SOURCE EXTRACT.
Saturday, March 25, 2023

Oconee County Planning Commission Approves Redesigned Research Quarter Commercial Subdivision On Virgil Langford Road

***Access To Connector Removed From Plans***

Land Planner Ken Beall, appearing before the Oconee County Planning Commission on Monday evening, told that group something that those who drive along the Oconee Connector as it crosses SR Loop 10 toward Epps Bridge Centre know quite well.

Beall said that his clients' 22.7 acre property east of the Connector between Virgil Langford Road and the Loop had been clearcut and is sitting undeveloped. The wood piles and open space are hard to miss.

Beall told the Commission that the reason he was back before it after a rezone of the property in 2019 was to modify the plans presented with that 2019 rezone.

The new plans eliminate a connection from the project to the Oconee Connector–which Beall said was too expensive to build–and incorporate additional acreage acquired from the Georgia Department of Transportation (GDOT).

The plans in 2019 were and again in 2023 are to build Research Quarter, an extension of the large medical complex along Virgil Langford Road north of SR 316.

Tim Burgess of Monroe and Gavin Griffeth of Colbert are the owners of the property and have developed much of the land that makes up the fast growing medical complex.

Research Quarter is proposed to consist of 13 lots that will be available for purchase or for construction.

The Planning Commission unanimously recommended that the Board of Commissioners approve the request by Burgess and Griffeth as well as a separate request by the owners of 9.2 acres adjacent to Mallard Lake Subdivision for division of that property into three lots.

Change In Plans

Beall, representing Burgess and Griffeth in 2019, presented plans for what then was 19.3 acres to be divided into 13 lots.

View Of Timbered Lot For Research Quarter
3/25/2023

The lots were along three roadways, two of them existing but to be reconfigured.

Entrances and exists were on Virgil Langford Road and at the traffic light where the southwestern exit ramp from SR 316 meets the Connector.

“After the DOT got through with all of their requirements, that was going to increase the costs by about $1 million,” Beall told the Commissioners on Monday night.

Additionally, there was to be a $400,000 charge for crossing “the imaginary no access strip.”

“That was more than the project could handle,” Beall said, “so our client asked us to redesign the project.”

In addition, Beall said, Burgess and Griffeth were able to purchase 3 plus acres from GDOT, allowing for a reconfiguration of the 13 lots in the commercial subdivision.

What Is Planned

Under the new configuration, a new roadway called Research Parkway will be constructed running from Virgil Langford Road to a roundabout at the end of the existing Jennings Mill Extension.

Concept Plan For Research Quarter
Click To Enlarge

Jennings Mill Extension will connect to the existing Old Jennings Mill Road and then Virgil Langford Road.

Both the Jennings Mill Extension and the Old Jennings Mill Road are stubs of roadway from before the SR 316, SR Loop 10, and the Oconee Connector were built.

Average building size for the Research Quarter will be 7,704 square feet, according to the narrative submitted with the rezone request, for a total building square footage in the development of 174,500.

Construction will take place over five years, according to the narrative, with an estimated value at build-out of $43.6 million.

Representative architecture presented with the rezone request include multiple pictures from the Piedmont Oconee Health Campus, which Burgess and Griffeth helped develop, and other nearby health facilities.

The narrative states, as Beall did before the Planning Commission, that “The site has recently been timbered in accordance with approved timber harvesting and soil erosion, sediment, and pollution prevention plans.”

Mallard Lake

Charles Weirauch and James Kilpatrick own 9.2 acres at 1031 Mallard Lake Drive that originally was to be used for a future development phase of of the adjacent Mallard Lake subdivision.

Since the original rezone for Mallard Lake did not show a division of the property into lots, Weirauch and Kilpatrick needed to come back to the county with plans for the property.

What they are proposing is a three-lot subdivision.

Access to the three lots will be via a shared private driveway connecting to Rocky Branch Road.

Video

The video below of the March 20, 2023, meeting is on the Oconee County YouTube Channel.

Discussion of the Research Quarter rezone begins at 10:36 in the video

Discussion of the Mallard Lake rezone begins at 18:52 in the video.

Both of the rezone requests will be before the Board of Commissioners at its April 4 meeting.

MATERIAL PROVIDED.
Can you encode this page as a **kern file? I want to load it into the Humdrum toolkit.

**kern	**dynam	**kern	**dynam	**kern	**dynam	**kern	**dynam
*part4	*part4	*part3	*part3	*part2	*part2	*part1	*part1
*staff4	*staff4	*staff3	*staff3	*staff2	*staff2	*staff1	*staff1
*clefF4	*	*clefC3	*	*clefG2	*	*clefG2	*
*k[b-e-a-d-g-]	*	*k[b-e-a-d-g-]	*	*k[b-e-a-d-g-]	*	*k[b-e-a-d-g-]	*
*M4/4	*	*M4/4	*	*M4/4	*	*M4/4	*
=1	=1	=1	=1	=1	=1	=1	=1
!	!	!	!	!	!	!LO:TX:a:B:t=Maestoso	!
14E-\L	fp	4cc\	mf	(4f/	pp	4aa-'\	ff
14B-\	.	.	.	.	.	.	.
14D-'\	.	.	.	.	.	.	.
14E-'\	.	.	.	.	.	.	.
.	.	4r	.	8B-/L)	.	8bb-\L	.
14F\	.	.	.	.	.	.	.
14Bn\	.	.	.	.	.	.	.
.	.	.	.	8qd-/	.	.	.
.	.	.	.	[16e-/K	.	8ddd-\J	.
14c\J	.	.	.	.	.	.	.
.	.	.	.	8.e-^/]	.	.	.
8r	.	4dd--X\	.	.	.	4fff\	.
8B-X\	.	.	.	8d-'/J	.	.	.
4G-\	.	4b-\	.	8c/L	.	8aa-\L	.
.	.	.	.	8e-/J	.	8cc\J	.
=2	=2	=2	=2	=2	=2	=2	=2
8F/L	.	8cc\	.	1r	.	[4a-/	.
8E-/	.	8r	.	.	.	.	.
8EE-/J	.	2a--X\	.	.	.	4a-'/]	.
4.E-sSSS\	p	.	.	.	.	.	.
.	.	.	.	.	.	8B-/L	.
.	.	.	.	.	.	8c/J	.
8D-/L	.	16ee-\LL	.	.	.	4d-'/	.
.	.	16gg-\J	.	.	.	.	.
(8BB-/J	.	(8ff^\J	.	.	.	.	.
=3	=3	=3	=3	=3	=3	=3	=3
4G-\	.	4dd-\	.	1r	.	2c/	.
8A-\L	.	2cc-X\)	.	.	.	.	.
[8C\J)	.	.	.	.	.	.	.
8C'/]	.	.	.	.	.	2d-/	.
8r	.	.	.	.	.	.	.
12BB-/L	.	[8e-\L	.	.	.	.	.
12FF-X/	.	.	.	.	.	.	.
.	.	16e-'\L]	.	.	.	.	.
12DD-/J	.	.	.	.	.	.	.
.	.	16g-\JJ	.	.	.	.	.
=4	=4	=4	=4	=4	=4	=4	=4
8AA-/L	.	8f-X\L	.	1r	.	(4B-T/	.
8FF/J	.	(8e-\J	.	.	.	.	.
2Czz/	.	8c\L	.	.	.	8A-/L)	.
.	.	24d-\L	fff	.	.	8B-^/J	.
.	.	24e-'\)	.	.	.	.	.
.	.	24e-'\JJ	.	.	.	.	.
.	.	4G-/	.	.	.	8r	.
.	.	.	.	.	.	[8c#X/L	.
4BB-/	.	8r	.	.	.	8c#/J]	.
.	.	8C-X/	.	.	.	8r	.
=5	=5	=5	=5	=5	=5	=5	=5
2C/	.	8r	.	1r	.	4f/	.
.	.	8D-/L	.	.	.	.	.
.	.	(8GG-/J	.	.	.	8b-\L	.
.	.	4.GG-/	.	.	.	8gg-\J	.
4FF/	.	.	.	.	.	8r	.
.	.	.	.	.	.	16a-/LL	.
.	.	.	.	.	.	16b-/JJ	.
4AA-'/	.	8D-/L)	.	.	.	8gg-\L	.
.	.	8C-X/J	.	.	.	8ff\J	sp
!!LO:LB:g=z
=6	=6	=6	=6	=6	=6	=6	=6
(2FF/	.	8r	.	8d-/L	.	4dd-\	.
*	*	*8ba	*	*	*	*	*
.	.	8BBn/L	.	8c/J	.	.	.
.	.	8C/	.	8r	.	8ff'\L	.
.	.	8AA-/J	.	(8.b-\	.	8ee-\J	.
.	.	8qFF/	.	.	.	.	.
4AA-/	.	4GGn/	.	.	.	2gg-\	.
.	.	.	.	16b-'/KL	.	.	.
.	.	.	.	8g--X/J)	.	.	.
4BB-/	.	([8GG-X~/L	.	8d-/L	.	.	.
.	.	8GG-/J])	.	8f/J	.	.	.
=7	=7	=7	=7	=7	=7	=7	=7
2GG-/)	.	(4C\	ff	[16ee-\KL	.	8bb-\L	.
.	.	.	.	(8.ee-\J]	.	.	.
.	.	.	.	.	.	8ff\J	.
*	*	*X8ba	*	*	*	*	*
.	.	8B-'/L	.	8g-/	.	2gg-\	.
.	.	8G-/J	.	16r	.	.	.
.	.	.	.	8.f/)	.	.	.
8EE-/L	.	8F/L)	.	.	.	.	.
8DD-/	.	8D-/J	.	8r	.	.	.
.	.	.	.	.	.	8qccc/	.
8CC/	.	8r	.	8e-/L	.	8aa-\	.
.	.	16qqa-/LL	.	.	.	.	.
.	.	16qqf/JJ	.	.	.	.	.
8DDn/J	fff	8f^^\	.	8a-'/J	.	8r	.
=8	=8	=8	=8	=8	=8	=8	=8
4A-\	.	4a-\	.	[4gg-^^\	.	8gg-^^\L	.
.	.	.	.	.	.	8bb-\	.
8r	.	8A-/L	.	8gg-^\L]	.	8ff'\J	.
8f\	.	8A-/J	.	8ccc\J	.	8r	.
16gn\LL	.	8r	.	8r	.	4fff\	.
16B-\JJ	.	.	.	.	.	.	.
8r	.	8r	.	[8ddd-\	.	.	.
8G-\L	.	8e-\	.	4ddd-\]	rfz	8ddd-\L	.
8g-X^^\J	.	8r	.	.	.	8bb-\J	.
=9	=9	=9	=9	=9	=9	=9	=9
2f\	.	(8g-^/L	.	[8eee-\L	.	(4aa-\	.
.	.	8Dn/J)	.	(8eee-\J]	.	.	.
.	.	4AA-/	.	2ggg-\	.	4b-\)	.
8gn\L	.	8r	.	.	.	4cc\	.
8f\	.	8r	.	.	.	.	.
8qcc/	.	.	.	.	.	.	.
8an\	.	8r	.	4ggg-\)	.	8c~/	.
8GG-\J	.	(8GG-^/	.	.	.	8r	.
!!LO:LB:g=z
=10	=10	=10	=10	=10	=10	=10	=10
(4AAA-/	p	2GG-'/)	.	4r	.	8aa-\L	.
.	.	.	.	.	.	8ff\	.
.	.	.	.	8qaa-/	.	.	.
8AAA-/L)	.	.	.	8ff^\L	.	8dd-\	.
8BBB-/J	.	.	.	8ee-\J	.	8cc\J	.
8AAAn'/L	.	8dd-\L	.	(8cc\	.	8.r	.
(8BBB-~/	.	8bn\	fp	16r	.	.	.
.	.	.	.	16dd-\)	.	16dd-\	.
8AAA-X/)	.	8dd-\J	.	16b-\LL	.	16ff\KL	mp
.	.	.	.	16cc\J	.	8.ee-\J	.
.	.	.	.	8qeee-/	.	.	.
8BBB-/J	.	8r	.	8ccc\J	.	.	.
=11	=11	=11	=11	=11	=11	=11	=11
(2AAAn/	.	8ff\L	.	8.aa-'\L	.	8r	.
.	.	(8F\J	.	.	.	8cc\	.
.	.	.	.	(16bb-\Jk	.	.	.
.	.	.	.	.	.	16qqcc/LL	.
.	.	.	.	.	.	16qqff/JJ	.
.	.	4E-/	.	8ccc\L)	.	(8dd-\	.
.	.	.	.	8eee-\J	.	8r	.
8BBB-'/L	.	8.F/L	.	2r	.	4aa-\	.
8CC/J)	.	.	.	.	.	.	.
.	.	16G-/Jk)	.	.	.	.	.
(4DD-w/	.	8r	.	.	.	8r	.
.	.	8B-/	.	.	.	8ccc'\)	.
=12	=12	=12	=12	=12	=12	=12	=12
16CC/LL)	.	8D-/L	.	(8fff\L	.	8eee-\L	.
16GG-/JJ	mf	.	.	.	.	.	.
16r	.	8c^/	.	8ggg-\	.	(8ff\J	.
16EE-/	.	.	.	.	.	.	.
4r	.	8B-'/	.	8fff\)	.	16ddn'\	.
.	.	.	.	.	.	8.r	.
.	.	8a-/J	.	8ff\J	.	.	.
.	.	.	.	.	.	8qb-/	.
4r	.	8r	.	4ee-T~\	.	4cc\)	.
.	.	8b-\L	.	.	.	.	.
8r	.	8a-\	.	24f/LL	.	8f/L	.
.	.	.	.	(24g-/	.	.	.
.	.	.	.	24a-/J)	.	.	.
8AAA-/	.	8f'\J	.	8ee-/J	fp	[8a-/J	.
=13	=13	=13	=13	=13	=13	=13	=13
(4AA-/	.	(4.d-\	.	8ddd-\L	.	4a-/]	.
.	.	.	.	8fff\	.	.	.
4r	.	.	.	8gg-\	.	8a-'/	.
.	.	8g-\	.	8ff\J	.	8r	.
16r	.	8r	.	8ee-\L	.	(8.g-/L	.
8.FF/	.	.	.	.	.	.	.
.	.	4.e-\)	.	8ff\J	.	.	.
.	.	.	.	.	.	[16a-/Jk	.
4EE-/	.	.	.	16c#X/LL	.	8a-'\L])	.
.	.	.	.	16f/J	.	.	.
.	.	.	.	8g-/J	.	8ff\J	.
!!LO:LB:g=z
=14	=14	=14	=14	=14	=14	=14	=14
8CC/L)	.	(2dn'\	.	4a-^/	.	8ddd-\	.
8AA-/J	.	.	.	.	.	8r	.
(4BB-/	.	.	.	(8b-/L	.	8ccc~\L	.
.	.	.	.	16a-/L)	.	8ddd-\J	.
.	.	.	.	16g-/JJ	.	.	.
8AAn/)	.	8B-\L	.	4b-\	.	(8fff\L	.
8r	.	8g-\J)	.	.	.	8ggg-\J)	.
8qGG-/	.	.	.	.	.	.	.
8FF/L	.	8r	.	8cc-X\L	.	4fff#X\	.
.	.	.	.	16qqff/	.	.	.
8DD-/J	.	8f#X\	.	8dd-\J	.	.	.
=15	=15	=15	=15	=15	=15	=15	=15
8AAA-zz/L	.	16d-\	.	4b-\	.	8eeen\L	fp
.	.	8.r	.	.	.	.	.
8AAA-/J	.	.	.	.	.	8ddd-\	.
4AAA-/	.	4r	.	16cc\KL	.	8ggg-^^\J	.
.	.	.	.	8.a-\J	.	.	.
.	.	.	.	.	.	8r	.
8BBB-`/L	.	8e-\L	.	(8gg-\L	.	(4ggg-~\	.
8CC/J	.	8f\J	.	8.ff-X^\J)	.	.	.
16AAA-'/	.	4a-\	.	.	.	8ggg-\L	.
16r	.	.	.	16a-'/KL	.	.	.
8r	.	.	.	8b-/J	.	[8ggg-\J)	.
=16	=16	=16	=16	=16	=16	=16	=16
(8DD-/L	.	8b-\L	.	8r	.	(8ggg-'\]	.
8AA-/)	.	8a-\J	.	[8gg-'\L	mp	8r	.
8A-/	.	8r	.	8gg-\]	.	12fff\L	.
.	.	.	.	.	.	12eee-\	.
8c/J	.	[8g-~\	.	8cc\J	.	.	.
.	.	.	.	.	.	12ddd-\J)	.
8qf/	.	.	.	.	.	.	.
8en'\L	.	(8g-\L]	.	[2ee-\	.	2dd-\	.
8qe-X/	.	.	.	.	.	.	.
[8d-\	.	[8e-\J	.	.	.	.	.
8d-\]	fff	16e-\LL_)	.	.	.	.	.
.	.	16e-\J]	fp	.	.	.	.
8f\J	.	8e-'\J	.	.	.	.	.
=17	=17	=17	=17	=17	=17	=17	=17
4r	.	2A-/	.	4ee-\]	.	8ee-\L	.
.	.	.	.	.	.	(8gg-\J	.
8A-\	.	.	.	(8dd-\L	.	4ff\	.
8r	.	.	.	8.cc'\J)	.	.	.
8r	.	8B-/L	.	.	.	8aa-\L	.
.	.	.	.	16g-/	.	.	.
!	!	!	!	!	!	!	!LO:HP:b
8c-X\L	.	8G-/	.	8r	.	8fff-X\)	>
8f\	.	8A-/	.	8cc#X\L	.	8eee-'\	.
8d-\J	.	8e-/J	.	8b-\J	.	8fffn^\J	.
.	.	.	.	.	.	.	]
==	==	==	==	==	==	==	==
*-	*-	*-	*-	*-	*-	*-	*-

EXERCISE PROMPT. Reproduce the planning commission article's stretch from "Average building size" through "development of 174,500." word for word. The lines have no connection to the planning commission article.

WRITTEN ANSWER.
Average building size for the Research Quarter will be 7,704 square feet, according to the narrative submitted with the rezone request, for a total building square footage in the development of 174,500.